PROVIDED PASSAGE:
In 25 years in management Warnock has made as many enemies as he has friends, and he gets called combative and mouthy in equal measure, but what is beyond dispute is that when (rather than if) he takes his latest charges up it will be his seventh promotion with six clubs, and none of his peers have bettered that.

This latest success is all the more creditable in that it has been achieved so quickly and at minimal cost. When Warnock replaced Paul Hart in March 2010 (becoming their 10th manager in as many years), the demoralised team he inherited had lost six of their previous seven matches and sat 20th in the Championship. The improvement was instantaneous. His first two games brought wins against West Bromwich Albion and Plymouth Argyle, an unbeaten run of eight dispelled the threat of relegation and they finished a respectable 13th.

MATERIAL SHOWN:
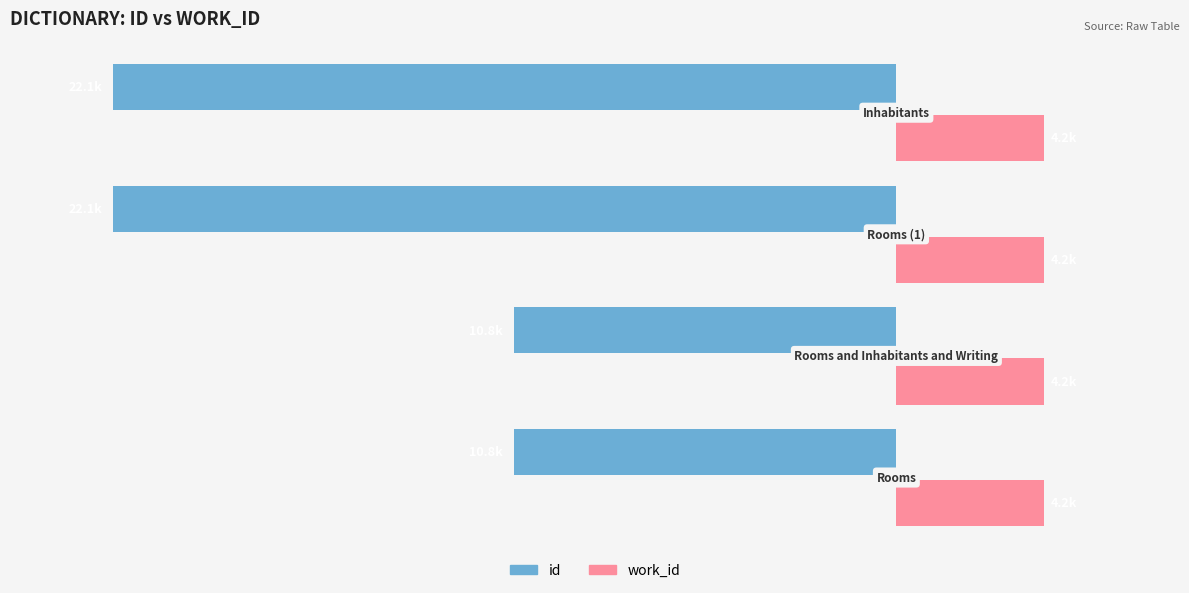

What are all the series names shown in the legend?

id, work_id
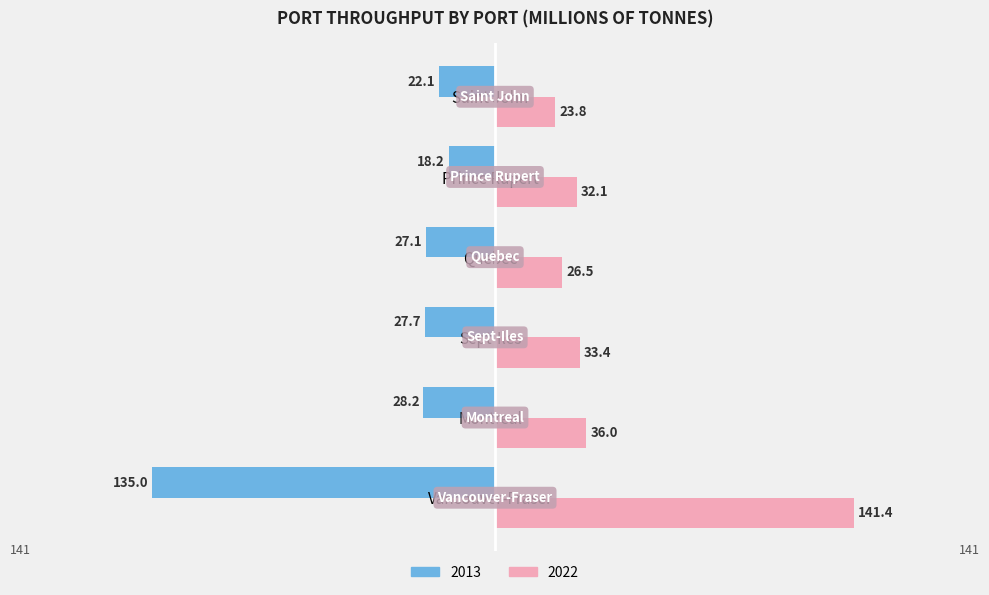

What is the difference between the maximum and minimum values in the 2013 series?

116.8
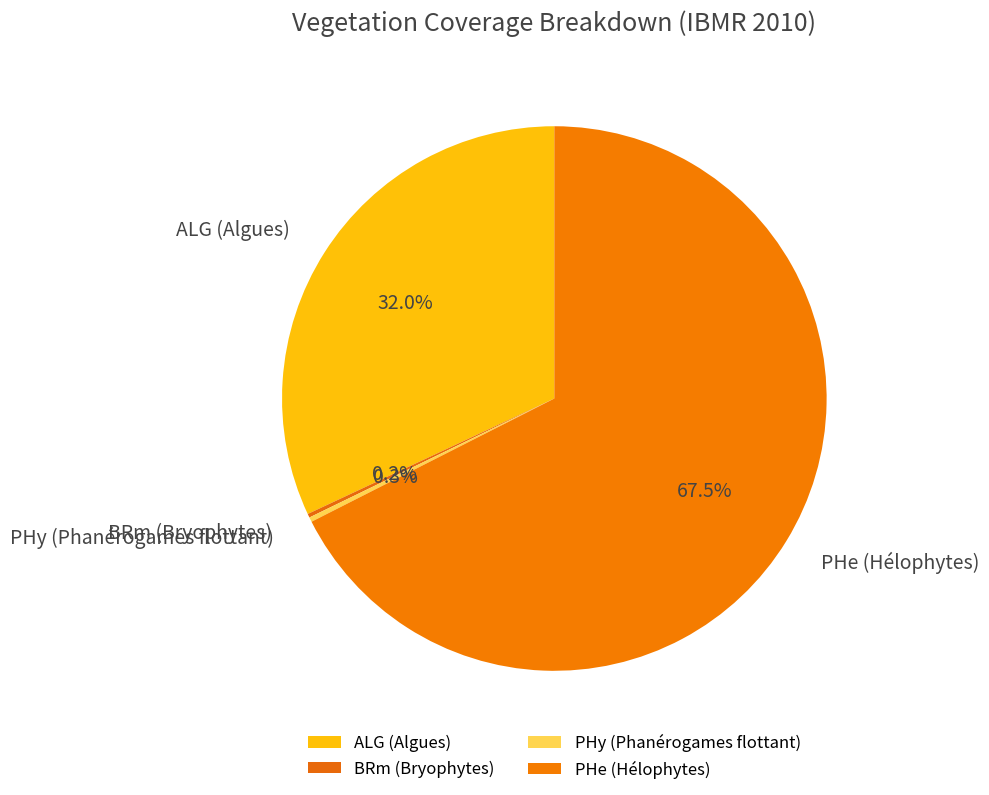

Which has a higher value, PHe (Hélophytes) or PHy (Phanérogames flottant)?

PHe (Hélophytes)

ACTIVITIES:
- a) Reproduce the text on Warnock's management career, starting with "In 25 years" and going on through "a respectable 13th.", switching "Warnock" to "the manager".
- b) Answer these questions from the text on Warnock's management career, each in a few words:
(i) How many years has Warnock spent in management?
(ii) Whom did Warnock replace in March 2010?
(iii) In what position did the team finish that season?

SOLUTIONS:
- a)
In 25 years in management the manager has made as many enemies as he has friends, and he gets called combative and mouthy in equal measure, but what is beyond dispute is that when (rather than if) he takes his latest charges up it will be his seventh promotion with six clubs, and none of his peers have bettered that.

This latest success is all the more creditable in that it has been achieved so quickly and at minimal cost. When the manager replaced Paul Hart in March 2010 (becoming their 10th manager in as many years), the demoralised team he inherited had lost six of their previous seven matches and sat 20th in the Championship. The improvement was instantaneous. His first two games brought wins against West Bromwich Albion and Plymouth Argyle, an unbeaten run of eight dispelled the threat of relegation and they finished a respectable 13th.

- b)
(i) 25 years
(ii) Paul Hart
(iii) 13th